CHDICT’s initial release in numbers

The easiest way to describe a dictionary is to say that it has 10,888 Chinese headwords and 24,554 Hungarian senses. That’s precisely the extent of CHDICT at the time of its initial release in May 2017. Driven by my own curiosity, I also calculated a few additional statistics, which I’m sharing below.

Coverage and word frequencies

I took the top 40 thousand words from SUBTLEX-CH’s frequency list and cross-checked how many of each 1000-word bucket from the ranked list is there in CHDICT. These are the red data points in the plot below. For comparison I also calculated the coverage of CC-CEDICT, a mature dictionary with 110 thousand headwords; these values are shown in blue.

You can see that CHDICT has nearly 100% coverage for the top 6,000 words: for each 1000-word bucket, almost 1000 words are there in the dictionary. This is not surprising; after all, I defined the scope by plucking the top of exactly this frequency list.

Beyond this range CHDICT’s coverage falls sharply. The cut-off point is well below 10 thousand words; conversely, CHDICT’s 11 thousand headwords include many words from lower frequency ranges. The reason for this is that I included the 6 thousand required words for the HSK exams without regard to their frequency rank, and HSK’s compilers apparently did not focus on the most common colloquial vocabulary.

Curiously, CC-CEDICT’s coverage also shows a steady decline. I wrote two related texts about that, which you can read here and here. It is not at all clear what, exactly, constitutes a language’s vocabulary, and we will get as many different answers as there are sources to consult.

Labels

The dictionary uses no more than 18 different labels. (By label I mean the optional meta-information in parantheses at the start of senses.) Below are the extracted labels, with the number of times they are used.

236	családnév
141	átirat
130	kifejezés
127	földrajzi név
127	számlálószó
34	tulajdonnév
13	rövidítés
10	szleng
9	indulatszó
9	átvitten
8	hangutánzó
7	vulgáris
6	szó szerint
3	toldalék
3	köznyelvi
2	tabu
2	nyelvjárási
1	cím

Hungarian word forms

The 24,554 senses contain a total of 13,389 different Hungarian word forms and chunks. (Chunks are parts of a full word where a verbal particle or a compound is delimited with a | character.) The top 50 tokens, along with their frequency in CHDICT’s senses:

1005	meg		56	fog
695	el		53	ember
581	ki		51	hagy
392	fel		49	lép
271	be		48	hely
271	le		48	magát
225	a		47	minden
188	össze		46	állít
171	nem		43	csak
152	át		42	ér
146	van		42	néz
125	és		41	előre
121	az		41	mint
112	ad		41	hoz
104	vesz		41	tér
96	tesz		40	vezet
88	vissza		39	rá
87	megy		37	idő
79	tart		37	erő
78	hogy		37	bele
67	áll		37	még
64	elő		37	nő
62	nagy		37	köt
58	egy		36	pont
56	jó		36	visz

The most frequent tokens act as stopwords in Hungarian searches: the website only returns entries where they make up a full sense. As an end user I would have little benefit from 171 results for a frequent word like “nem” (Hungarian for “no”) - results where “nem” occurs somewhere in a longer sense.

Numerical classifiers

CHDICT’s initial release has a numerical classifier for 983 words (occasionally more than one). There are 123 different classifiers in the data. The list below shows the top 20 classifiers, along with their frequency in CHDICT (showing only simplified characters here):

Ambiguity, word length and frequency

We intuitively feel that shorter words tend to be the more frequent ones, and also that short and frequent words tend to have many meanings, or meanings that are difficult to map to non-Chinese words.

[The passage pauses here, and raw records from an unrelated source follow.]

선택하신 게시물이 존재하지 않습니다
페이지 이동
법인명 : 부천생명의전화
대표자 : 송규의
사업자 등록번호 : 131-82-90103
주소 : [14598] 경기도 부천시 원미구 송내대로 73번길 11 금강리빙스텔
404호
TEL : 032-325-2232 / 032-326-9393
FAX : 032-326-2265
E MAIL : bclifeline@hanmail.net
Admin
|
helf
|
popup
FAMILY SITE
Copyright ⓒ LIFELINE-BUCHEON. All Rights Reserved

Does the dictionary confirm this perception? The plot below, once again, projects CHDICT’s headwords onto the ranked frequency list, and shows the average number of senses per entry and headwords’ average syllable count in each bucket of 1000 words.

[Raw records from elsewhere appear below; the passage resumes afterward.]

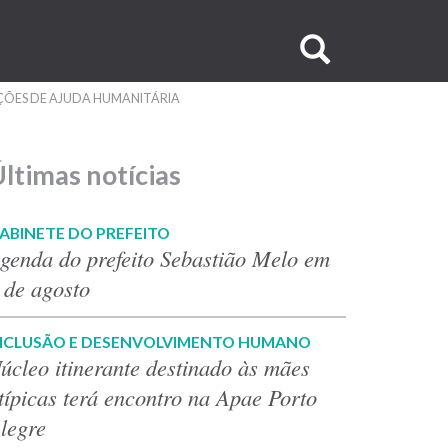
Buscar
no
ÇÕES DE AJUDA HUMANITÁRIA
site
ltimas notícias
ABINETE DO PREFEITO
genda do prefeito Sebastião Melo em
 de agosto
NCLUSÃO E DESENVOLVIMENTO HUMANO
úcleo itinerante destinado às mães
típicas terá encontro na Apae Porto
legre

The number of senses (blue data points) clearly decreases as we move to less frequent ranges.

Average syllable count first approaches 2 and seems to stabilize there, before starting to climb again towards the right. This rhymes with another well-know observation: that Chinese “favors” an even number of syllables, which for most dictionary words means precisely 2.

Above the 6,000 mark (i.e., at lower frequencies) we can observe larger fluctuations in both plotted values. This is natural: in this region, CHDICT’s coverage becomes very sparse, which boosts the randomness inherent in these statistical patterns.